▶ **What the task asks**
Lay out every line of the records below as a Markdown table with the columns "Row" and "Line," numbering the rows in order and omitting blank lines. Leave the pictures out of the table.

▶ **Extracted information**
◇ ◇ ◇ ◇ ◇ ◇ ◇

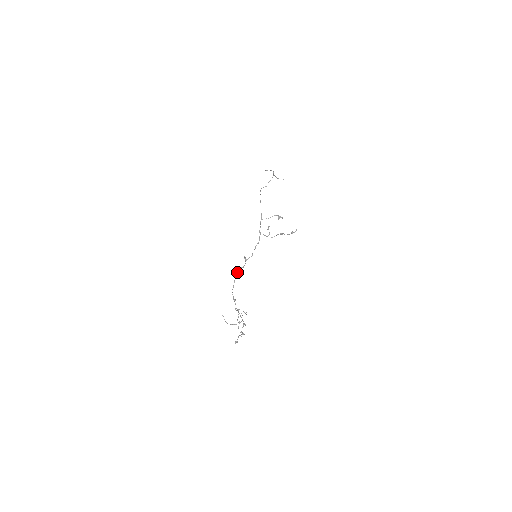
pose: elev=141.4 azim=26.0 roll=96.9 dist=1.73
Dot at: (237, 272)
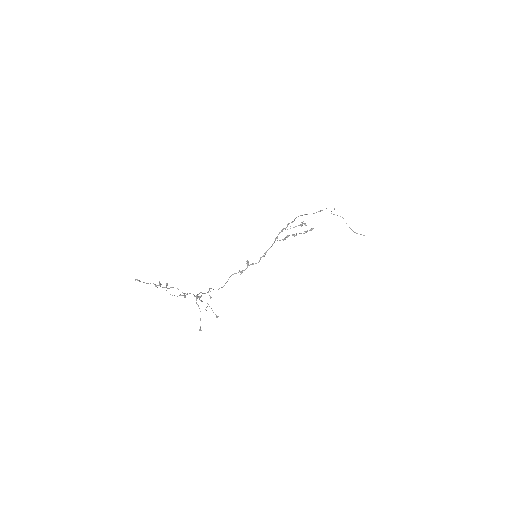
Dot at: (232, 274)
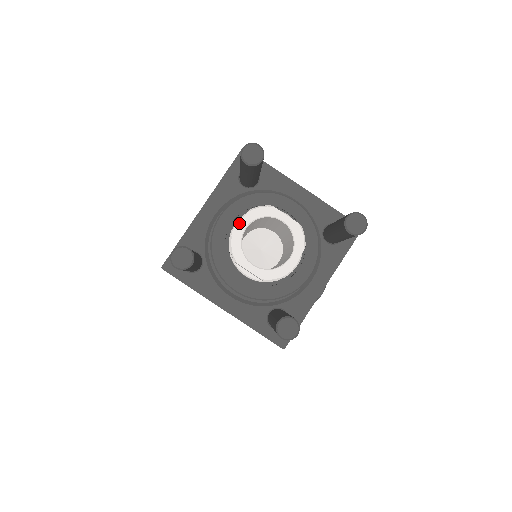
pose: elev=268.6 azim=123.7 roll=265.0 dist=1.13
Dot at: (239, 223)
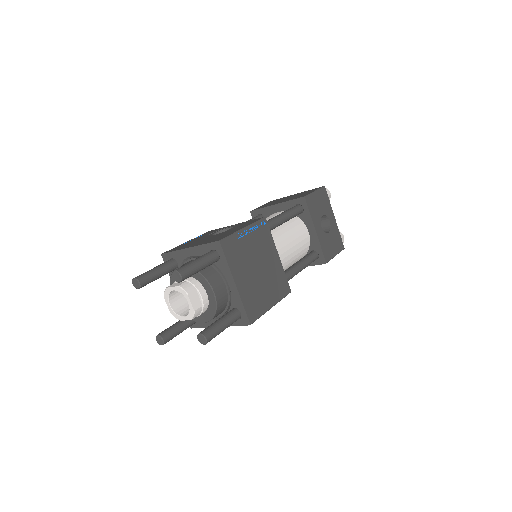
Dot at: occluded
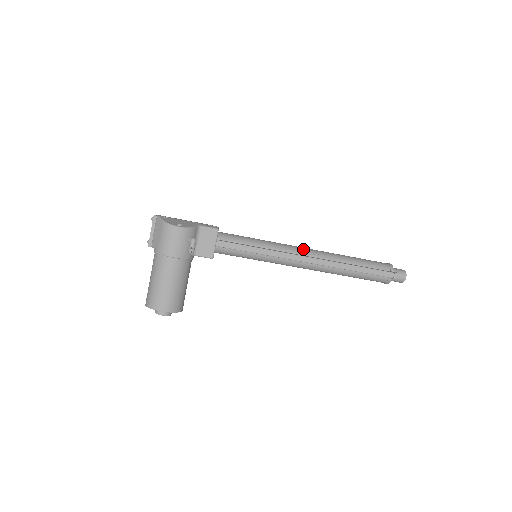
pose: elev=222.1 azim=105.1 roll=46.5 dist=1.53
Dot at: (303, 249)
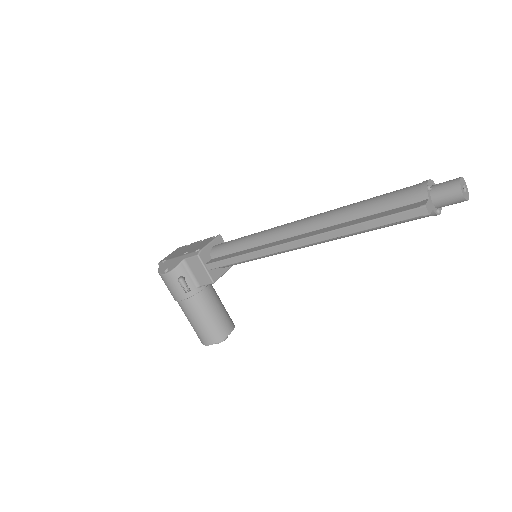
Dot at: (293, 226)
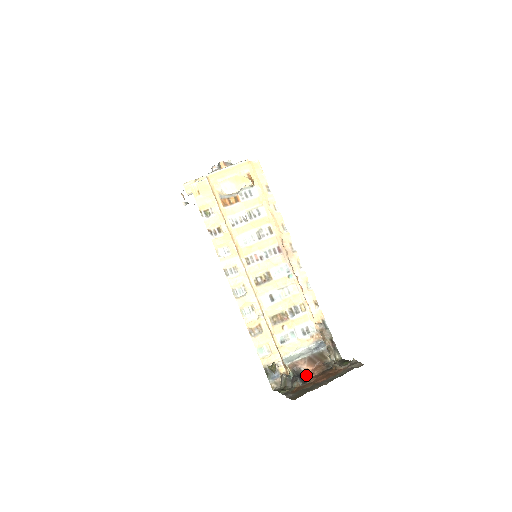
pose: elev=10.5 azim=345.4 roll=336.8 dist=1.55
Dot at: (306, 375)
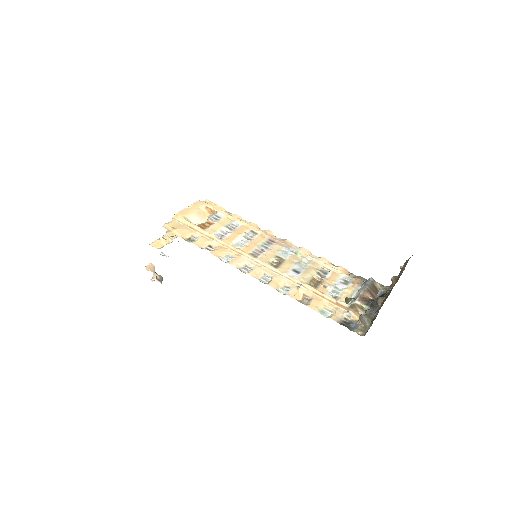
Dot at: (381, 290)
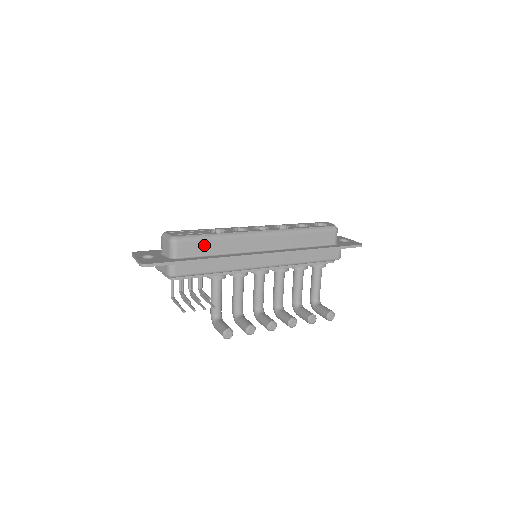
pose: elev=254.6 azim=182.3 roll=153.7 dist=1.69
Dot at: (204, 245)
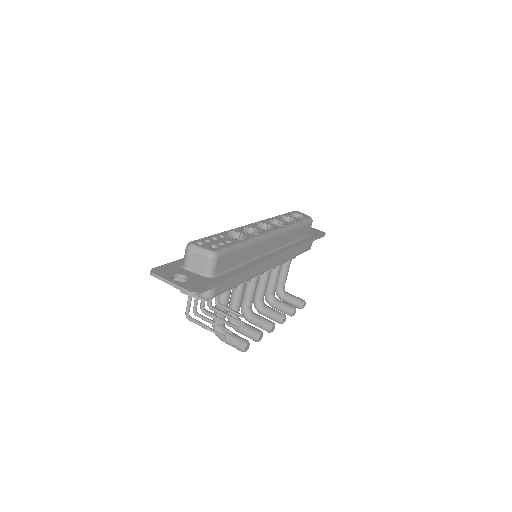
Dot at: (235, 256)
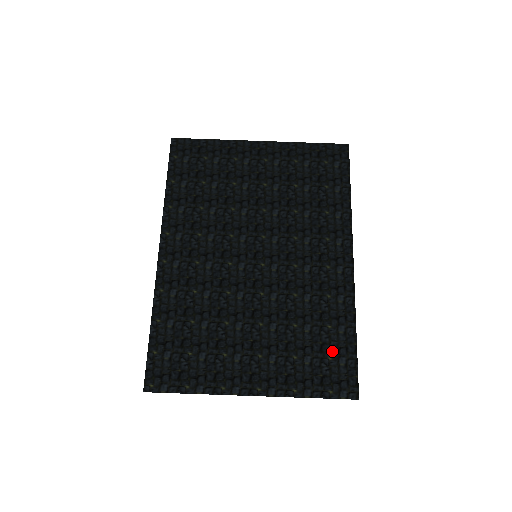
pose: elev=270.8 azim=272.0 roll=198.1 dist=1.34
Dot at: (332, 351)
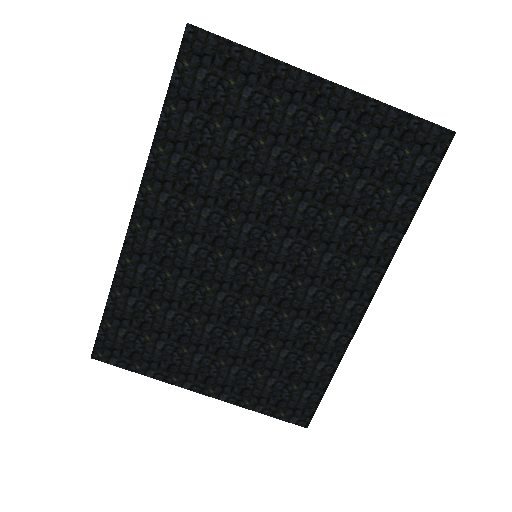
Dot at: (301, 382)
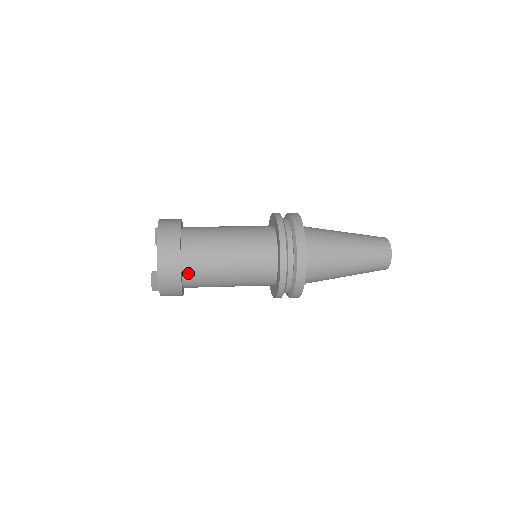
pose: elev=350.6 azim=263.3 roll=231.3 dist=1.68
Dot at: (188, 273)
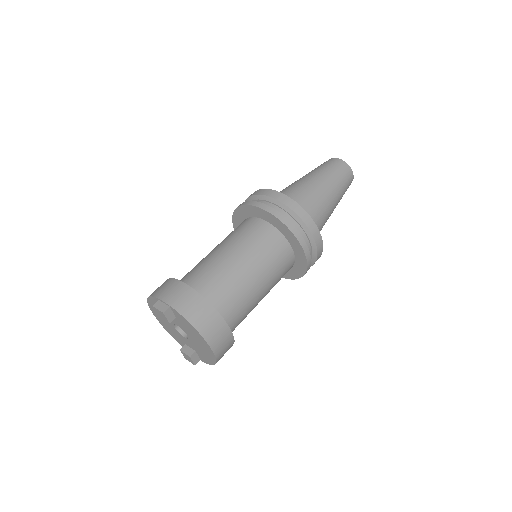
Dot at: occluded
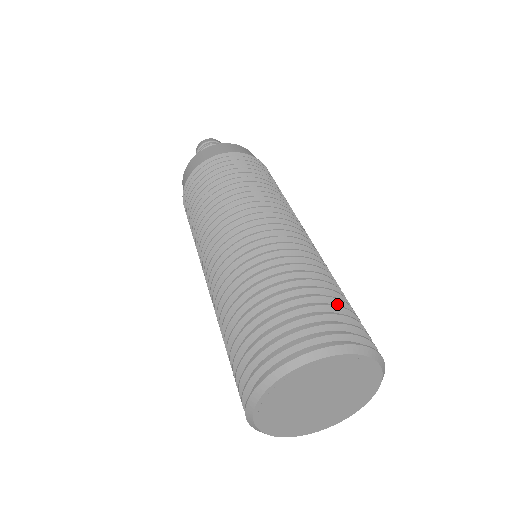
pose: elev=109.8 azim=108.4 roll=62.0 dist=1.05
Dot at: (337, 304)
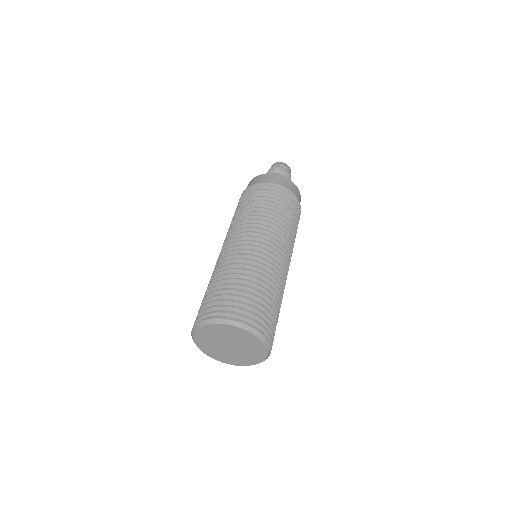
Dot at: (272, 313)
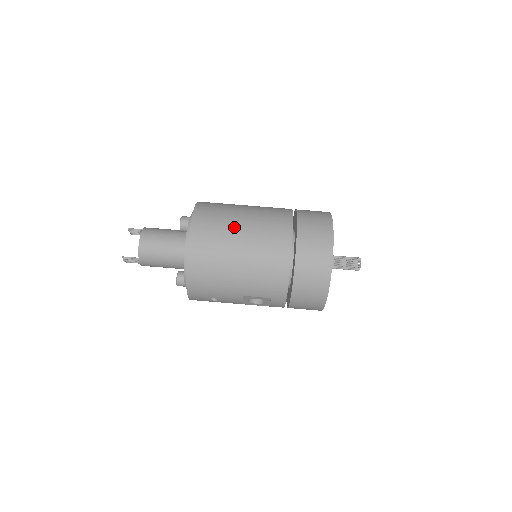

◇ ◇ ◇ ◇ ◇ ◇ ◇

▶ **Result of this task**
| Row | Line |
|---|---|
| 1 | pose: elev=141.4 azim=26.0 roll=96.9 dist=1.73 |
| 2 | Dot at: (237, 272) |
| 3 | Dot at: (232, 274) |
| 4 | pose: elev=268.6 azim=123.7 roll=265.0 dist=1.13 |
| 5 | Dot at: (239, 223) |
| 6 | Dot at: occluded |
| 7 | pose: elev=222.1 azim=105.1 roll=46.5 dist=1.53 |
| 8 | Dot at: (303, 249) |
| 9 | Dot at: (293, 226) |
| 10 | pose: elev=10.5 azim=345.4 roll=336.8 dist=1.55 |
| 11 | Dot at: (306, 375) |
| 12 | Dot at: (381, 290) |
| 13 | pose: elev=254.6 azim=182.3 roll=153.7 dist=1.69 |
| 14 | Dot at: (204, 245) |
| 15 | Dot at: (235, 256) |
| 16 | pose: elev=270.8 azim=272.0 roll=198.1 dist=1.34 |
| 17 | Dot at: (332, 351) |
| 18 | Dot at: (301, 382) |
| 19 | pose: elev=350.6 azim=263.3 roll=231.3 dist=1.68 |
| 20 | Dot at: (188, 273) |
| 21 | Dot at: occluded |
| 22 | pose: elev=109.8 azim=108.4 roll=62.0 dist=1.05 |
| 23 | Dot at: (337, 304) |
| 24 | Dot at: (272, 313) |